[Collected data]
=====
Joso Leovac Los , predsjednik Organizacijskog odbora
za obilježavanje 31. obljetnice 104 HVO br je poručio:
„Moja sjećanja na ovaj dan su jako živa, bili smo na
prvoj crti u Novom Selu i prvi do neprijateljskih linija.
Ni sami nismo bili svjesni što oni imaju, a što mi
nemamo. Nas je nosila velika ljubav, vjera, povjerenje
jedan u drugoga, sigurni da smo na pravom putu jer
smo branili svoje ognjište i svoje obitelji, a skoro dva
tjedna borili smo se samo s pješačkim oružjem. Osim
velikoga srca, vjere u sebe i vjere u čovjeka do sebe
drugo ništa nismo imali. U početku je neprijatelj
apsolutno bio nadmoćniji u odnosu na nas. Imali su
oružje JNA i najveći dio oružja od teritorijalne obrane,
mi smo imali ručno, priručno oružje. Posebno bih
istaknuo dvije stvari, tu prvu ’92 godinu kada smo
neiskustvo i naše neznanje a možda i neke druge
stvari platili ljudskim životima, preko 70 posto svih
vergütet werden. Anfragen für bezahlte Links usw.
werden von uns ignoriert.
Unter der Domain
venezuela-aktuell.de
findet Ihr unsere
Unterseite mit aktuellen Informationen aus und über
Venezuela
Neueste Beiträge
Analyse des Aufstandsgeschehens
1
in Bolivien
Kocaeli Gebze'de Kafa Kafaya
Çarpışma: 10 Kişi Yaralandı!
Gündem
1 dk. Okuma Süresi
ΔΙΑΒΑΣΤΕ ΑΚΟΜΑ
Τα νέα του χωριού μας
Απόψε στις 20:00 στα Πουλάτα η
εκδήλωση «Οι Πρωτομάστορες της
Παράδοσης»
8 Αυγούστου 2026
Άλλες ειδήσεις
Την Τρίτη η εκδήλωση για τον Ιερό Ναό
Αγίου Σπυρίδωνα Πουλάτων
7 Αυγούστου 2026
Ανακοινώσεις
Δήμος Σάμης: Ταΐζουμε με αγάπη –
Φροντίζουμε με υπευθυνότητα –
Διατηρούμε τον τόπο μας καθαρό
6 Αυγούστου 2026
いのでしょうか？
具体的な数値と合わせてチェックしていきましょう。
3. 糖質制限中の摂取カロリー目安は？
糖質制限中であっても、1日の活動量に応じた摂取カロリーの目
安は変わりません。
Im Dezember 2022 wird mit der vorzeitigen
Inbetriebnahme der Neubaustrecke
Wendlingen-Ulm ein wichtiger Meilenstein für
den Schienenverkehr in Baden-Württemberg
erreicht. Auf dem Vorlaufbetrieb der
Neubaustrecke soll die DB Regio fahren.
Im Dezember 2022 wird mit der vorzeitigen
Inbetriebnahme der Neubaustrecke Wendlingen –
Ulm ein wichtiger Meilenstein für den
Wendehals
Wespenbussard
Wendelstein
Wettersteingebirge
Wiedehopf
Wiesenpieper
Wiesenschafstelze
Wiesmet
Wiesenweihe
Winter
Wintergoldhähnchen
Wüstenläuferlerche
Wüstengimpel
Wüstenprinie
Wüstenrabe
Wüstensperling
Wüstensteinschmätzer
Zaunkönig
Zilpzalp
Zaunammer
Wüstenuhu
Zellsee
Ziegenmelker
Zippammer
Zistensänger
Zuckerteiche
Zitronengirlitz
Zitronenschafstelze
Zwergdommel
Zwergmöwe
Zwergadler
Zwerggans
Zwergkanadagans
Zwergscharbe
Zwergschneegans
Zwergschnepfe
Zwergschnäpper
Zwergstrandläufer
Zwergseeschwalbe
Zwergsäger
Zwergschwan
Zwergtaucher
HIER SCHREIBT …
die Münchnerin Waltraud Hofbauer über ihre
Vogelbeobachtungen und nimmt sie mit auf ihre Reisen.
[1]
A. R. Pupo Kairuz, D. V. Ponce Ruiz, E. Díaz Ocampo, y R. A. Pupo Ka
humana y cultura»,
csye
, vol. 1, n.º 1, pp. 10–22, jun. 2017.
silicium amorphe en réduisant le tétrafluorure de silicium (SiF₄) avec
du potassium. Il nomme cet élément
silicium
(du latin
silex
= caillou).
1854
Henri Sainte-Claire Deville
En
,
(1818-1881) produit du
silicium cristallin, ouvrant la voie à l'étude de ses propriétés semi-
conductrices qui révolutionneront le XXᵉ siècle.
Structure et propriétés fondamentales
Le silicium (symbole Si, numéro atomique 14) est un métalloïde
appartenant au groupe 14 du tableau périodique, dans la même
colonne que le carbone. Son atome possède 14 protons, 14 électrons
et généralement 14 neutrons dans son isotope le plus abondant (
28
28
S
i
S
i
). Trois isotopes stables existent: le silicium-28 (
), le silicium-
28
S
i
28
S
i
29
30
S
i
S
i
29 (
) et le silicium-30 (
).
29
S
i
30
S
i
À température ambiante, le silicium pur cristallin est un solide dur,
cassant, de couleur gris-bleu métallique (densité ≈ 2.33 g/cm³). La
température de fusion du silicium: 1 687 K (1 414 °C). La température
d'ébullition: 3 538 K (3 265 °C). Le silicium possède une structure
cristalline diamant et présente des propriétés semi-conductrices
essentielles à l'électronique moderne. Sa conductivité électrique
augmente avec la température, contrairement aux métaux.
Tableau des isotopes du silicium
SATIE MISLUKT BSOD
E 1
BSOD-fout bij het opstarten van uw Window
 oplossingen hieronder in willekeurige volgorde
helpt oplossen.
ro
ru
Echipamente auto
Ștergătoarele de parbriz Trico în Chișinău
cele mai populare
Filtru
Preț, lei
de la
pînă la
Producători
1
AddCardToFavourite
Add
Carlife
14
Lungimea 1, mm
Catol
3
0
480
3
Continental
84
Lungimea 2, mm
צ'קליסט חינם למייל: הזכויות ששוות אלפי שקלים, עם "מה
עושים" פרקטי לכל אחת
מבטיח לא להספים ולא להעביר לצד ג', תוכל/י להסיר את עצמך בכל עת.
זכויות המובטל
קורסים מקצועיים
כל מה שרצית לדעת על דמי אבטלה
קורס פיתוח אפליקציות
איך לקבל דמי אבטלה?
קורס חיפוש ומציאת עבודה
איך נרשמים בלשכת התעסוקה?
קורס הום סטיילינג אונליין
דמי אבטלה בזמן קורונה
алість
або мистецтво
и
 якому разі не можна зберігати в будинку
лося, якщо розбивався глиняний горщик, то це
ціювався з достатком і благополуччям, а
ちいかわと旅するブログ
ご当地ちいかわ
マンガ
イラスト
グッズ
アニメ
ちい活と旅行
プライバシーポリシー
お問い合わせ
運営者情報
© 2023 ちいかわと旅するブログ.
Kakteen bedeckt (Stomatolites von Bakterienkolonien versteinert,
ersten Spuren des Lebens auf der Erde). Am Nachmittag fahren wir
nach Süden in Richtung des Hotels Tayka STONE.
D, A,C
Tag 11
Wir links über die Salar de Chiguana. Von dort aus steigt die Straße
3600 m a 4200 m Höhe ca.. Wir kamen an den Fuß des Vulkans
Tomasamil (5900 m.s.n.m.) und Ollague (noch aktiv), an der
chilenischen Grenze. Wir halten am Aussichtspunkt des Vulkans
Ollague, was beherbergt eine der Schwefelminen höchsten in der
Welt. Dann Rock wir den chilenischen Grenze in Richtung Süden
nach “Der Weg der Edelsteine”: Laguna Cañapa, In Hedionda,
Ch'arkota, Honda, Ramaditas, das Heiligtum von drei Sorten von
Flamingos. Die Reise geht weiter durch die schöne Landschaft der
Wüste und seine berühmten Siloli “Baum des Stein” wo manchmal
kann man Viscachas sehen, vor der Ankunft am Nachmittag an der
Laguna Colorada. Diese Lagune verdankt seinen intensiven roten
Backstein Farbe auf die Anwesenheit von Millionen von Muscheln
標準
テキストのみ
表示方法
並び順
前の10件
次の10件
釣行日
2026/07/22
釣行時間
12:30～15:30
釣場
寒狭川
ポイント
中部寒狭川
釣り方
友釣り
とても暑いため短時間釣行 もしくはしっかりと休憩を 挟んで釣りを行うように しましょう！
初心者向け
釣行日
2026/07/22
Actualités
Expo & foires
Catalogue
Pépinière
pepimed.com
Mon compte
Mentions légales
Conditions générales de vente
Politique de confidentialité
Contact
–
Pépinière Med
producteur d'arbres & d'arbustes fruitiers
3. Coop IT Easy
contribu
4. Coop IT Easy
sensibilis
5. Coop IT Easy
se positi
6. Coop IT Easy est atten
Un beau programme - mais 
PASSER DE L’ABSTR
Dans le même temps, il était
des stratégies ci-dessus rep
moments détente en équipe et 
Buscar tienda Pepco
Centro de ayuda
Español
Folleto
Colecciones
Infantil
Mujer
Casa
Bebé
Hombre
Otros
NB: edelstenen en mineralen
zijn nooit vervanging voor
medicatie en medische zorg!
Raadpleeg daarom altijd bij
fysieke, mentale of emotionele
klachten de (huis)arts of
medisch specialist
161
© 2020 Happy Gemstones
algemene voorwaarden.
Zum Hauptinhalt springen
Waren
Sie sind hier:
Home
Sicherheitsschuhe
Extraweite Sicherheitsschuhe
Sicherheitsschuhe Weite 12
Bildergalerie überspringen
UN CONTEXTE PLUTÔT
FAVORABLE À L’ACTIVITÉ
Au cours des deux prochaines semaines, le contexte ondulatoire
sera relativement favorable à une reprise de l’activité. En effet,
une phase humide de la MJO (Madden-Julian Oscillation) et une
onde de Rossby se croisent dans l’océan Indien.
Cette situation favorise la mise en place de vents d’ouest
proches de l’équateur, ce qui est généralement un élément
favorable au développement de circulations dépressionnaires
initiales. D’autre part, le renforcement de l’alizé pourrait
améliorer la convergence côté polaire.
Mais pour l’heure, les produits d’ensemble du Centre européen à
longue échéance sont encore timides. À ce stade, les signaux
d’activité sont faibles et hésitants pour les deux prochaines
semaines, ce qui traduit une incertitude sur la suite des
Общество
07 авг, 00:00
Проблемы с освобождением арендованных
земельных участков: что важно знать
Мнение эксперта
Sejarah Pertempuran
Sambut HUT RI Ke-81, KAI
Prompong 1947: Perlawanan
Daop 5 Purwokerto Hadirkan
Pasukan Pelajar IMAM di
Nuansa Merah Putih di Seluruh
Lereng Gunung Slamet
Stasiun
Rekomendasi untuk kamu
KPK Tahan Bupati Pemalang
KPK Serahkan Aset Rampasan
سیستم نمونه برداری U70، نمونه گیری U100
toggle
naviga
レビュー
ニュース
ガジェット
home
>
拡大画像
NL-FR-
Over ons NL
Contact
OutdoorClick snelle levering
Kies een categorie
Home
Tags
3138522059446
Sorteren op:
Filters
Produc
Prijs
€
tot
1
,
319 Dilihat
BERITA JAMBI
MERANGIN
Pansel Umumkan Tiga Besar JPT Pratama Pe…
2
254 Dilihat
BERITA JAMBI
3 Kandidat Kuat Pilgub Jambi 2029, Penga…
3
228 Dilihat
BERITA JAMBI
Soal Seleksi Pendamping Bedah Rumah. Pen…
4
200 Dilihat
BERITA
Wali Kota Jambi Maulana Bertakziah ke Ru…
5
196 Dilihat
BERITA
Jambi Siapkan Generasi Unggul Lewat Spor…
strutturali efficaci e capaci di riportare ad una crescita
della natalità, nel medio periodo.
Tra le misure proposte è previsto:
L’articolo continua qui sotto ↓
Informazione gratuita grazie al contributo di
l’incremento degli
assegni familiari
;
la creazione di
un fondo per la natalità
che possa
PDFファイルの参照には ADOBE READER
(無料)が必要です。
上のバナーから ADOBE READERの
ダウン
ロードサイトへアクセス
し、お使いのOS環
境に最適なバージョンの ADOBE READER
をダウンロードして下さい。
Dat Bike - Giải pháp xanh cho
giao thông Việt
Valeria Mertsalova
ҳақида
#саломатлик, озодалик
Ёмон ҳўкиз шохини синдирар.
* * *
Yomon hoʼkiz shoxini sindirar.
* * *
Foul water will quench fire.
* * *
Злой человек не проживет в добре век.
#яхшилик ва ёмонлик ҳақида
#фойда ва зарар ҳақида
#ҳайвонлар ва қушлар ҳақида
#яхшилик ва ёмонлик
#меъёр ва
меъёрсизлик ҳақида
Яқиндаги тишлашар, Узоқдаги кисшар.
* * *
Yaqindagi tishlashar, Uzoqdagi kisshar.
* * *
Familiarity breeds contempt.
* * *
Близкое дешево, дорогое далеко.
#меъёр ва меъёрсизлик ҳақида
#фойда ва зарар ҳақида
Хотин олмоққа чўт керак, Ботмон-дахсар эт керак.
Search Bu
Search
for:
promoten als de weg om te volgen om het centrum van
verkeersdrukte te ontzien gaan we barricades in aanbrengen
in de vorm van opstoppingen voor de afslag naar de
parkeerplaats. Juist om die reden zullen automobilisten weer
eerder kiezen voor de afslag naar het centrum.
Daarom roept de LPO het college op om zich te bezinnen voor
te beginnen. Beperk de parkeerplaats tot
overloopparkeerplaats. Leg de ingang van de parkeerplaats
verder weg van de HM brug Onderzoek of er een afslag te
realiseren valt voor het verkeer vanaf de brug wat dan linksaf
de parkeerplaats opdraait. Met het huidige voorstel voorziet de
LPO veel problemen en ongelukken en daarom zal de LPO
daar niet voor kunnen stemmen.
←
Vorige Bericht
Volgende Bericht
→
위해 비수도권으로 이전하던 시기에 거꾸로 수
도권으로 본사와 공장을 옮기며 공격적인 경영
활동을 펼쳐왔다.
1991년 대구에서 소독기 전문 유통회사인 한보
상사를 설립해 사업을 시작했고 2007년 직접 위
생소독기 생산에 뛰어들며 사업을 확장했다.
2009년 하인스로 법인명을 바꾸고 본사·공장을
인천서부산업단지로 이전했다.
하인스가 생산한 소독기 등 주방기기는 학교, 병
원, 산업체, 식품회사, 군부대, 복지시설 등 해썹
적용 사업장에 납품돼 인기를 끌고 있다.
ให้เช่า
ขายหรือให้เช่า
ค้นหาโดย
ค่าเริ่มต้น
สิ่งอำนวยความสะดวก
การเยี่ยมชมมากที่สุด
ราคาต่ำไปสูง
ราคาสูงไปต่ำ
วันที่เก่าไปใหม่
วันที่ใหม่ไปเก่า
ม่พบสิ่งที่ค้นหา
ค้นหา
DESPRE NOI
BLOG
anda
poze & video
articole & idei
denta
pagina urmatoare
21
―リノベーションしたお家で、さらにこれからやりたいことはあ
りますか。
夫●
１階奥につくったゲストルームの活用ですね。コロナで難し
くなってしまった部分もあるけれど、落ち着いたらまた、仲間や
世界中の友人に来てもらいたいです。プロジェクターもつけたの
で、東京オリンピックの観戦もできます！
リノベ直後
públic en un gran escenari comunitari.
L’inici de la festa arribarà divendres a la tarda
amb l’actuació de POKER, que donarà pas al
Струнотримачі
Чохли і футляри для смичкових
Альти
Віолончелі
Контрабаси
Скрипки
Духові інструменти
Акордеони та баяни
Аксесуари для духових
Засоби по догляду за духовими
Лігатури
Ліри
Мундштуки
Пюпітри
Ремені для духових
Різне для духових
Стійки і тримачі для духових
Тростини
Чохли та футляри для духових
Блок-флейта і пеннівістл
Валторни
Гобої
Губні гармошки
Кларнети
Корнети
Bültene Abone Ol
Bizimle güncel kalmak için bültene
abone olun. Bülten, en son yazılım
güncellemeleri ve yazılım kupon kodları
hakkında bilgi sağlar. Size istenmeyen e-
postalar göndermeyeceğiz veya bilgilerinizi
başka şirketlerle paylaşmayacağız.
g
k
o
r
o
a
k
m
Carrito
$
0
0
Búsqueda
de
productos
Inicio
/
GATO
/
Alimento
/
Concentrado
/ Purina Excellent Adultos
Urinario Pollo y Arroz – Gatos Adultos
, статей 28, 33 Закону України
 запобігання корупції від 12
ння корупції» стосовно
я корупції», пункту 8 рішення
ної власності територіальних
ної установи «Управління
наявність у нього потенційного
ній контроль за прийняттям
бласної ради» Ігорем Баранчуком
=====
• WORK ITEM: Search the records for the word "propriétés" and copy every line where it occurs.

• ANSWER TO THIS TASK:
silicium cristallin, ouvrant la voie à l'étude de ses propriétés semi-
Structure et propriétés fondamentales
cristalline diamant et présente des propriétés semi-conductrices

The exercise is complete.